Polygon Triangulation

x-monotonicity

A polygon is said to be x-monotone if for any given vertical line on the plane, that polygon is intersected by that line at most twice. Fun fact: since monotonicity is defined with respect to a given axis, note that the example provided below is not y-monotone. If we were to run the algorithm from, for example, top-to-bottom instead of left-to-right, we would require a y-monotone polygon.

As stated previously, this is a two phase algorithm. The second phase of the algorithm requires monotone polygons as input, so in the first phase we break down an arbitrary closed polygon into monotone polygons.

The process for doing this is by using a sweep-line algorithm with one event per polygon vertex. We literally sweep across the polygon and any time we "bump into" a vertex, we process the event at that vertex.

Vertex Types for Event Processing

Split: Vertex is the left endpoint of both of its incident edges, and its interior angle is greater than π
Merge: Vertex is the right endpoint of both of its incident edges, and its interior angle is greater than π
Start: Vertex is the left endpoint of both of its incident edges, and its interior angle is less than π
End: Vertex is the right endpoint of both of its incident edges, and its interior angle is less than π
Upper: Given a counter-clockwise orientation, the vertex is the right endpoint of its "next" edge and the left endpoint of its "previous" edge
Lower: Given a counter-clockwise orientation, the vertex is the right endpoint of its "previous" edge and the left endpoint of its "next" edge

image source: David Mount's Lecture Notes for Computational Geometry

Monotone Polygon Subdivision Algorithm

First, we define Fix-up(v,e) as follows: if helper(e) is a merge vertex, add a diagonal from v to helper(e).

Recall too that the event vertices are in a list sorted by x-coordinate.

For each event vertex, v:

If v is a split vertex: let e be the edge on the sweep-line immediately above v and add a diagonal connecting v to helper(e). Let e’ be the v’s lower incident edge. Make v the helper of both e and e’. Add v’s incident edges to the sweep-line status.
If v is a merge vertex: delete its incident edges from the sweep-line status. Let e be the edge now lying immediately above v on the sweep-line. Let e’ be v’s lower incident edge. Fix-up(v,e) and Fix-up(v,e’). Make v the helper of e. *
If v is an end vertex: delete its adjacent edges from the sweep-line status. Let e be v’s upper incident edge. Fix-up(v,e).
If v is an upper vertex: let e be v’s left incident edge. Fix-up(v,e). Delete e from the sweep-line status and add v’s right incident edge. Make v the helper of its right incident edge.
If v is a lower vertex: let e be the edge above v on the sweep-line status. Fix-up(v,e). Delete v’s left incident edge from the sweep-line status and add v’s right incident edge. Make v the helper of its right incident edge.

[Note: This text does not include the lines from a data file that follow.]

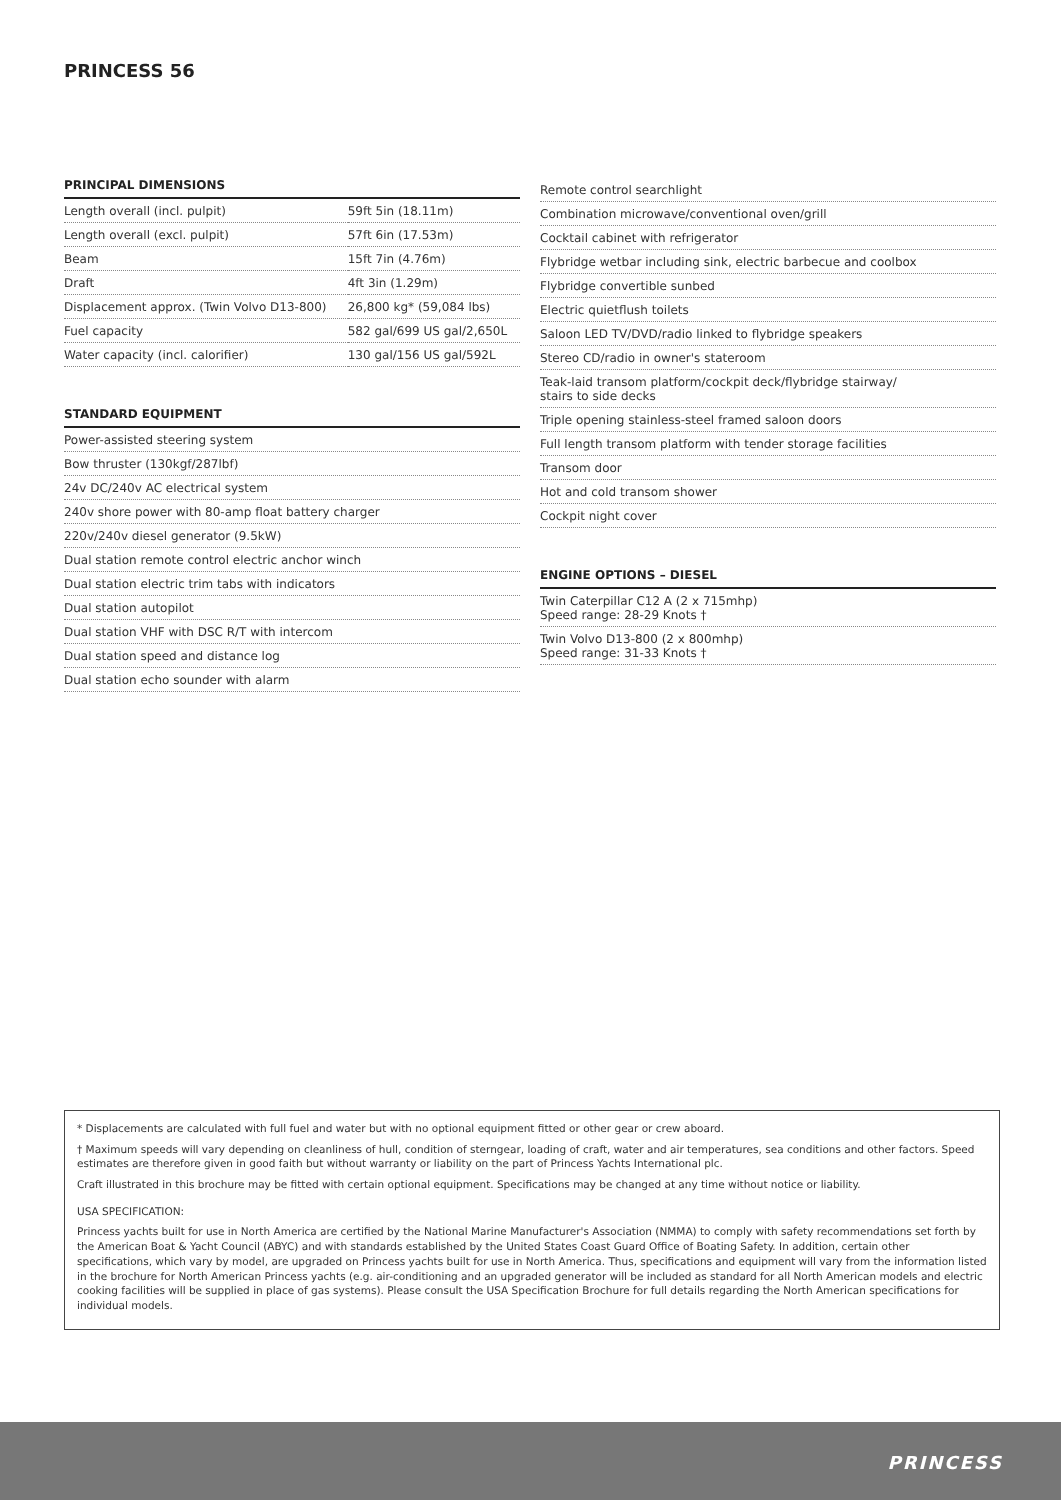PRINCESS 56
PRINCIPAL DIMENSIONS
| Length overall (incl. pulpit) | 59ft 5in (18.11m) |
| Length overall (excl. pulpit) | 57ft 6in (17.53m) |
| Beam | 15ft 7in (4.76m) |
| Draft | 4ft 3in (1.29m) |
| Displacement approx. (Twin Volvo D13-800) | 26,800 kg* (59,084 lbs) |
| Fuel capacity | 582 gal/699 US gal/2,650L |
| Water capacity (incl. calorifier) | 130 gal/156 US gal/592L |
STANDARD EQUIPMENT
| Power-assisted steering system |
| Bow thruster (130kgf/287lbf) |
| 24v DC/240v AC electrical system |
| 240v shore power with 80-amp float battery charger |
| 220v/240v diesel generator (9.5kW) |
| Dual station remote control electric anchor winch |
| Dual station electric trim tabs with indicators |
| Dual station autopilot |
| Dual station VHF with DSC R/T with intercom |
| Dual station speed and distance log |
| Dual station echo sounder with alarm |
| Remote control searchlight |
| Combination microwave/conventional oven/grill |
| Cocktail cabinet with refrigerator |
| Flybridge wetbar including sink, electric barbecue and coolbox |
| Flybridge convertible sunbed |
| Electric quietflush toilets |
| Saloon LED TV/DVD/radio linked to flybridge speakers |
| Stereo CD/radio in owner's stateroom |
| Teak-laid transom platform/cockpit deck/flybridge stairway/ stairs to side decks |
| Triple opening stainless-steel framed saloon doors |
| Full length transom platform with tender storage facilities |
| Transom door |
| Hot and cold transom shower |
| Cockpit night cover |
ENGINE OPTIONS – DIESEL
| Twin Caterpillar C12 A (2 x 715mhp) Speed range: 28-29 Knots † |
| Twin Volvo D13-800 (2 x 800mhp) Speed range: 31-33 Knots † |
* Displacements are calculated with full fuel and water but with no optional equipment fitted or other gear or crew aboard.
† Maximum speeds will vary depending on cleanliness of hull, condition of sterngear, loading of craft, water and air temperatures, sea conditions and other factors. Speed estimates are therefore given in good faith but without warranty or liability on the part of Princess Yachts International plc.
Craft illustrated in this brochure may be fitted with certain optional equipment. Specifications may be changed at any time without notice or liability.
USA SPECIFICATION:
Princess yachts built for use in North America are certified by the National Marine Manufacturer's Association (NMMA) to comply with safety recommendations set forth by the American Boat & Yacht Council (ABYC) and with standards established by the United States Coast Guard Office of Boating Safety. In addition, certain other specifications, which vary by model, are upgraded on Princess yachts built for use in North America. Thus, specifications and equipment will vary from the information listed in the brochure for North American Princess yachts (e.g. air-conditioning and an upgraded generator will be included as standard for all North American models and electric cooking facilities will be supplied in place of gas systems). Please consult the USA Specification Brochure for full details regarding the North American specifications for individual models.
PRINCESS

* This detail was missing from the algorithm source, but is crucial for the algorithm to function correctly
Algorithm source: David Mount's Lecture Notes for Computational Geometry.

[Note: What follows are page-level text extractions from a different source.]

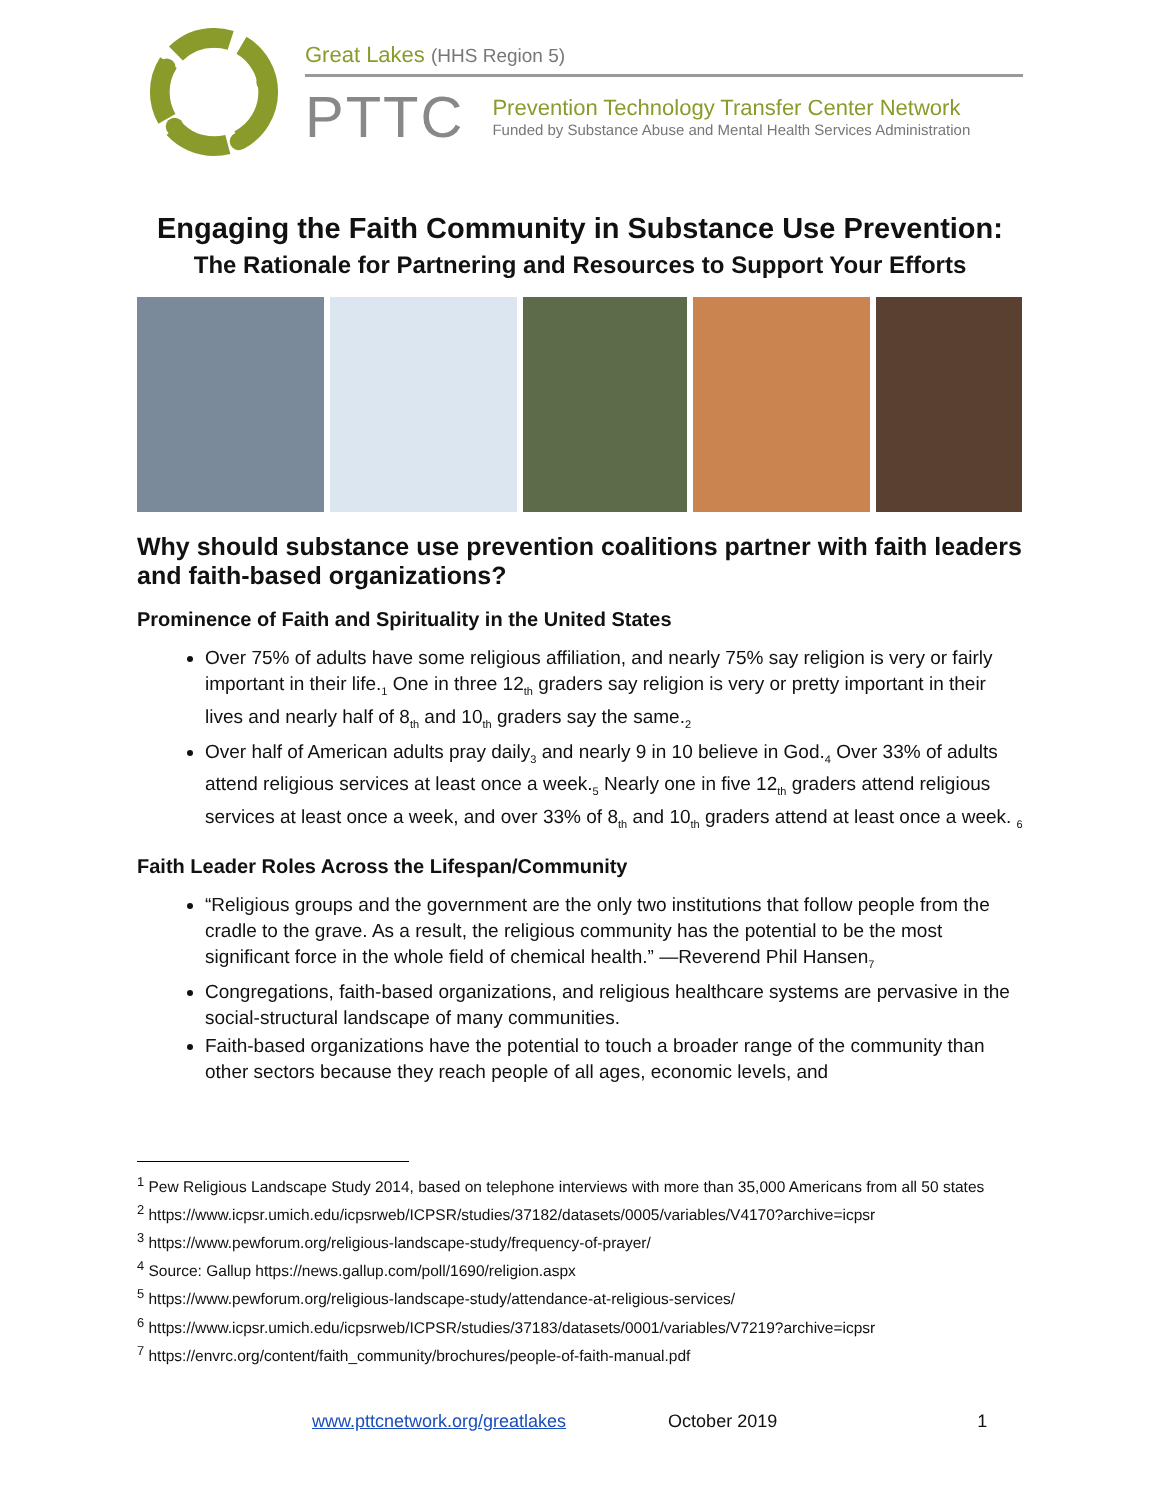Great Lakes (HHS Region 5)
PTTC
Prevention Technology Transfer Center Network
Funded by Substance Abuse and Mental Health Services Administration
Engaging the Faith Community in Substance Use Prevention:
The Rationale for Partnering and Resources to Support Your Efforts
Why should substance use prevention coalitions partner with faith leaders and faith-based organizations?
Prominence of Faith and Spirituality in the United States
Over 75% of adults have some religious affiliation, and nearly 75% say religion is very or fairly important in their life.<sub>1</sub> One in three 12<sub>th</sub> graders say religion is very or pretty important in their lives and nearly half of 8<sub>th</sub> and 10<sub>th</sub> graders say the same.<sub>2</sub>
Over half of American adults pray daily<sub>3</sub> and nearly 9 in 10 believe in God.<sub>4</sub> Over 33% of adults attend religious services at least once a week.<sub>5</sub> Nearly one in five 12<sub>th</sub> graders attend religious services at least once a week, and over 33% of 8<sub>th</sub> and 10<sub>th</sub> graders attend at least once a week. <sub>6</sub>
Faith Leader Roles Across the Lifespan/Community
“Religious groups and the government are the only two institutions that follow people from the cradle to the grave. As a result, the religious community has the potential to be the most significant force in the whole field of chemical health.” —Reverend Phil Hansen<sub>7</sub>
Congregations, faith-based organizations, and religious healthcare systems are pervasive in the social-structural landscape of many communities.
Faith-based organizations have the potential to touch a broader range of the community than other sectors because they reach people of all ages, economic levels, and
<sup>1</sup> Pew Religious Landscape Study 2014, based on telephone interviews with more than 35,000 Americans from all 50 states
<sup>2</sup> https://www.icpsr.umich.edu/icpsrweb/ICPSR/studies/37182/datasets/0005/variables/V4170?archive=icpsr
<sup>3</sup> https://www.pewforum.org/religious-landscape-study/frequency-of-prayer/
<sup>4</sup> Source: Gallup https://news.gallup.com/poll/1690/religion.aspx
<sup>5</sup> https://www.pewforum.org/religious-landscape-study/attendance-at-religious-services/
<sup>6</sup> https://www.icpsr.umich.edu/icpsrweb/ICPSR/studies/37183/datasets/0001/variables/V7219?archive=icpsr
<sup>7</sup> https://envrc.org/content/faith_community/brochures/people-of-faith-manual.pdf
www.pttcnetwork.org/greatlakes October 2019 1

Event Types for Polygon Triangulation

Now that we have subdivided our polygon into monotone polygons, we can use the next phase of the algorithm to triangulate each polygon individually! Much like with our previous sweep-line algorithm, there is only one event per polygon vertex, and they are sorted from left-to-right by x-coordinate. The event type for this algorithm is a little simpler, but like the previous algorithm corresponds to the vertex's location on the polygon:

The leftmost vertex (there can only be one!)
The rightmost vertex (again, only one!)
An upper-chain vertex
A lower-chain vertex

Monotone Polygon Triangulation

A given vertex on a monotone polygonal curve is said to be a "reflex" vertex if its interior angle is greater than π.

For each vertex following the leftmost vertex, let v_i be that vertex and let v_i-1 be the vertex associated with the previous event. We maintain a stack uf untriangulated vertices.

If v_i and v_i-1 lie on opposite chains, we add diagonals between v_i and the untriangulated vertices on the opposing stack.
If v_i and v_i-1 lie on the same chain, there are two cases:
- If v_i-1 is a reflex vertex, that means that none of the prior vertices on the reflex chain are visible to v_i, so we simply add v_i to the chain.
- If v_i-1 is a non-reflex vertex, we pop vertices off the reflex chain that are visible to v_i-1, adding diagonals between v_i-1 and each of those vertices, leaving the last remaining visible vertex on the chain.